● WHAT TO DO: In the records below, begin at the line containing "url(#cemetery-stones); stroke: #967b7e" and end at the line containing "middle; stroke-width: 3;"; quote every line in that span exactly, including both boundary lines, and no others.

[Data excerpts]
-----
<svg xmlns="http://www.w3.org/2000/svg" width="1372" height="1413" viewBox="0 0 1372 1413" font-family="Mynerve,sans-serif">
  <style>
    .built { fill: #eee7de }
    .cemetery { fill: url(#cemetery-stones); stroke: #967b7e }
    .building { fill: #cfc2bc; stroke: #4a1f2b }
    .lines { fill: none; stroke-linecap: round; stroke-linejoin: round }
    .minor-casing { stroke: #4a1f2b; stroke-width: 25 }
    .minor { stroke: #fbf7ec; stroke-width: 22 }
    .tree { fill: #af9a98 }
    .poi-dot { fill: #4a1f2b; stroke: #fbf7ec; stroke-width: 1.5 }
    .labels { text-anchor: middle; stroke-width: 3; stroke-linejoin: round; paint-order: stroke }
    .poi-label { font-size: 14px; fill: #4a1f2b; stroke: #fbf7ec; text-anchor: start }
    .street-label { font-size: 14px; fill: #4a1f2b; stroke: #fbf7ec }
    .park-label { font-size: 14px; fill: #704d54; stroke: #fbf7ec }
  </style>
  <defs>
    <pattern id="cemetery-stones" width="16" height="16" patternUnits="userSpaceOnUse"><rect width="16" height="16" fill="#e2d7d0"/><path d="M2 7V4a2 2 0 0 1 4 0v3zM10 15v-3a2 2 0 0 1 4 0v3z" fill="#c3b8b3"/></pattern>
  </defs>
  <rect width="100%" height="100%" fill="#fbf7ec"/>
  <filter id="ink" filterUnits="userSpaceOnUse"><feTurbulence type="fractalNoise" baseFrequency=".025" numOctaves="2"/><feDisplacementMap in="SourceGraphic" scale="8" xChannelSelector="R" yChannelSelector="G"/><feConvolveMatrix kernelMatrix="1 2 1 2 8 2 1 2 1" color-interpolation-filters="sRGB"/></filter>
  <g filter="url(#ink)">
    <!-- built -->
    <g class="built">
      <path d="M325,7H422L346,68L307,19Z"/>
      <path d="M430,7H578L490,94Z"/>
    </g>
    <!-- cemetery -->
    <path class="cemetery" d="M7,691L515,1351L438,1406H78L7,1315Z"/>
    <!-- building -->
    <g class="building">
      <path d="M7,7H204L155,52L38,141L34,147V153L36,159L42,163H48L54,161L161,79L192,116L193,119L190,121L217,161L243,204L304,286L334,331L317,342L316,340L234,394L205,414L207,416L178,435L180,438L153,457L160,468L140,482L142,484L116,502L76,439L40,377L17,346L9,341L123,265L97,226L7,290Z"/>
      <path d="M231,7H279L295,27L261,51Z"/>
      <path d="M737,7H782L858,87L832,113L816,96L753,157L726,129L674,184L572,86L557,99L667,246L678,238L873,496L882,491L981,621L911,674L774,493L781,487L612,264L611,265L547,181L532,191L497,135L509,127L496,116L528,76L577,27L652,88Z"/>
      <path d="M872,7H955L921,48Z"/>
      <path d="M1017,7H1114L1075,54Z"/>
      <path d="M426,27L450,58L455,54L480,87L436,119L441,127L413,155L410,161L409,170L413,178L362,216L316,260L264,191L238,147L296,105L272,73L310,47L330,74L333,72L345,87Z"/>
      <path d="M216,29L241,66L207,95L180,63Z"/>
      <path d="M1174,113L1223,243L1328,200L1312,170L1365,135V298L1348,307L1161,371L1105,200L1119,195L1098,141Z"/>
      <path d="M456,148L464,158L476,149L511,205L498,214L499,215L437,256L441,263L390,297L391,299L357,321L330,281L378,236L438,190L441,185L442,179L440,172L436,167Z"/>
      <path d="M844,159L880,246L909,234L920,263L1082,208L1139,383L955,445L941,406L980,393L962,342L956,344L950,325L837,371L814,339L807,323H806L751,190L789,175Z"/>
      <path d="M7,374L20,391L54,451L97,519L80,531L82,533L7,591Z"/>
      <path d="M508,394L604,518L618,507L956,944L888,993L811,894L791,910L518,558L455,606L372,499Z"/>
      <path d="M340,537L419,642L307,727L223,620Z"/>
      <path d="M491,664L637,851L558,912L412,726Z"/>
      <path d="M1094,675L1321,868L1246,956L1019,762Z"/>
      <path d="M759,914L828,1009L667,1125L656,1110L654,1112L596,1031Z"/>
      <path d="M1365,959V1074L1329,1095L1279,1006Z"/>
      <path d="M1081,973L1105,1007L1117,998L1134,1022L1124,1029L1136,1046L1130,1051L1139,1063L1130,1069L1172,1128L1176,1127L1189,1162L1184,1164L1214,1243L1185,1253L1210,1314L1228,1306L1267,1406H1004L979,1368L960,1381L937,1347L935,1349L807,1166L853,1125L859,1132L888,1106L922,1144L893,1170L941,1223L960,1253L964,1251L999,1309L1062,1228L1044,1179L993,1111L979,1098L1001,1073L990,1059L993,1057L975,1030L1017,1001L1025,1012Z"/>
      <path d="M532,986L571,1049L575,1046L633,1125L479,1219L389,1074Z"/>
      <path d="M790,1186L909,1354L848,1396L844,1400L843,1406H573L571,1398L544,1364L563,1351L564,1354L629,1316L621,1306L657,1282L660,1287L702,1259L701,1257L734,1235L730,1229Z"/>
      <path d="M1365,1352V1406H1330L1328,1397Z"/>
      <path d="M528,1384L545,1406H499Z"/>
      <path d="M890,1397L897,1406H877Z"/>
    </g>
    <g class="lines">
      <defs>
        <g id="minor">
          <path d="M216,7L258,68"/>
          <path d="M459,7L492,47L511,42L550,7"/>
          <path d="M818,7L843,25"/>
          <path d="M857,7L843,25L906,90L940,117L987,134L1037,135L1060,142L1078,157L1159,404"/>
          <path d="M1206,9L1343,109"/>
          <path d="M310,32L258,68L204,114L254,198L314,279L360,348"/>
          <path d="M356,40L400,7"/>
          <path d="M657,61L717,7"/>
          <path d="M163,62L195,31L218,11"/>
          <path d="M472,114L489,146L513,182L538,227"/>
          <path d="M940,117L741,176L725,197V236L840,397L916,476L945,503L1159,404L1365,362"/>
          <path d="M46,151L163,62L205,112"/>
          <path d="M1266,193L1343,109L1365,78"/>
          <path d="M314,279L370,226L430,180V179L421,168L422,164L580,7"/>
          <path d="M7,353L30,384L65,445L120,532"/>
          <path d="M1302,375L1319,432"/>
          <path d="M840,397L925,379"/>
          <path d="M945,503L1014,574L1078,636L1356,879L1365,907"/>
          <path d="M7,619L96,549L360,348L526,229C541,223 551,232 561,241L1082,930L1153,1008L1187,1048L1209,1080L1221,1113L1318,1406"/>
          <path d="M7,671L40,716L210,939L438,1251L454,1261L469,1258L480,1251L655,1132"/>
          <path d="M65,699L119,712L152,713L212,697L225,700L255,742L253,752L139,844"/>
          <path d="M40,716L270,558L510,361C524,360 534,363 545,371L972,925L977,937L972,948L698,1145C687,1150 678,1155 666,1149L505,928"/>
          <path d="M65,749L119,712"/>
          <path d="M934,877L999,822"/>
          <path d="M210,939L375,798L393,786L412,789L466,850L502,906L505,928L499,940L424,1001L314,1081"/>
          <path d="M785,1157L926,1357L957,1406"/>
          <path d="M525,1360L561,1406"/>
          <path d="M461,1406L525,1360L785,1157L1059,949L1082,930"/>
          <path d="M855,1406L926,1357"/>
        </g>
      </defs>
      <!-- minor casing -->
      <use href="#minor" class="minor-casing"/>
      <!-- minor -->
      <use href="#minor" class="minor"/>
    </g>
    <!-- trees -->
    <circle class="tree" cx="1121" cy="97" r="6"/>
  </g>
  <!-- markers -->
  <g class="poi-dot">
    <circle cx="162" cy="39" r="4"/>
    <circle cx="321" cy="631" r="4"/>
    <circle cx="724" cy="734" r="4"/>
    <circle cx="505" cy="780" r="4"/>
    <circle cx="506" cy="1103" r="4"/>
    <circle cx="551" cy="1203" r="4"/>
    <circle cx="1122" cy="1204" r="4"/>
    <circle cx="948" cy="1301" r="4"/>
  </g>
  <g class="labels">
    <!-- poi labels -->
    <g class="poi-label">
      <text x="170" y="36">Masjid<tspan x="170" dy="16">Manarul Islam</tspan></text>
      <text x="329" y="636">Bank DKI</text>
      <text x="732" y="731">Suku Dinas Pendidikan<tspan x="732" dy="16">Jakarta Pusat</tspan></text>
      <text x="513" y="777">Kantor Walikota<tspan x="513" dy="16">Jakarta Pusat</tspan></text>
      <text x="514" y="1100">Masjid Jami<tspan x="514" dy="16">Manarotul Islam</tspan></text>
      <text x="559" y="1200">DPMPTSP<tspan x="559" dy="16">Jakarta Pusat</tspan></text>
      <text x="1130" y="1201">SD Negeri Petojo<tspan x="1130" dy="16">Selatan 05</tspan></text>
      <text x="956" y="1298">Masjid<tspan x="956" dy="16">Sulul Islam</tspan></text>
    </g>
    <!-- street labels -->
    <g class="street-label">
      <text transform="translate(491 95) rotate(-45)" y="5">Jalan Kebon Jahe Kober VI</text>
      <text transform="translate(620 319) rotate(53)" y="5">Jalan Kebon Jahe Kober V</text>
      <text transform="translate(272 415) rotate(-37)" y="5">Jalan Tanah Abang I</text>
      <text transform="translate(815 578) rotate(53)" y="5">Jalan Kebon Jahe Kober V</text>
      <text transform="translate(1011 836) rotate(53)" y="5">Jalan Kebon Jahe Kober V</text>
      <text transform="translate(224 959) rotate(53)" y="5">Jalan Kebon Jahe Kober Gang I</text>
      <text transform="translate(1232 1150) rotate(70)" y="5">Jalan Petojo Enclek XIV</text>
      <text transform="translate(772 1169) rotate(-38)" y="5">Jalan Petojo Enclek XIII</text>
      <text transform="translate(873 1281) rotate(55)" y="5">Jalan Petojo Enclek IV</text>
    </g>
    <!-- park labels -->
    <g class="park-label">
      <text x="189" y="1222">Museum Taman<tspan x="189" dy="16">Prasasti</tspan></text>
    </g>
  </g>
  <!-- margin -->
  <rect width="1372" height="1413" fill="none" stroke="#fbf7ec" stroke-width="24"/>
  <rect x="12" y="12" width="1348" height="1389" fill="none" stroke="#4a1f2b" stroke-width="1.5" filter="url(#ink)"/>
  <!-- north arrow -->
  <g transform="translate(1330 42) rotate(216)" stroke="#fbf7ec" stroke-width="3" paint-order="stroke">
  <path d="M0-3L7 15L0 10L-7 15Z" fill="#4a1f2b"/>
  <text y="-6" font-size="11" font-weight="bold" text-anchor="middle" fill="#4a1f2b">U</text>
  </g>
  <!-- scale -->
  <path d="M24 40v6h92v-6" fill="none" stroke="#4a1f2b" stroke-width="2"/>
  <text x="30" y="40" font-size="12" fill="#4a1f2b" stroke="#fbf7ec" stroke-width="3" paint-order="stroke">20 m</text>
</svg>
-----
● EXERCISE OUTPUT:
    .cemetery { fill: url(#cemetery-stones); stroke: #967b7e }
    .building { fill: #cfc2bc; stroke: #4a1f2b }
    .lines { fill: none; stroke-linecap: round; stroke-linejoin: round }
    .minor-casing { stroke: #4a1f2b; stroke-width: 25 }
    .minor { stroke: #fbf7ec; stroke-width: 22 }
    .tree { fill: #af9a98 }
    .poi-dot { fill: #4a1f2b; stroke: #fbf7ec; stroke-width: 1.5 }
    .labels { text-anchor: middle; stroke-width: 3; stroke-linejoin: round; paint-order: stroke }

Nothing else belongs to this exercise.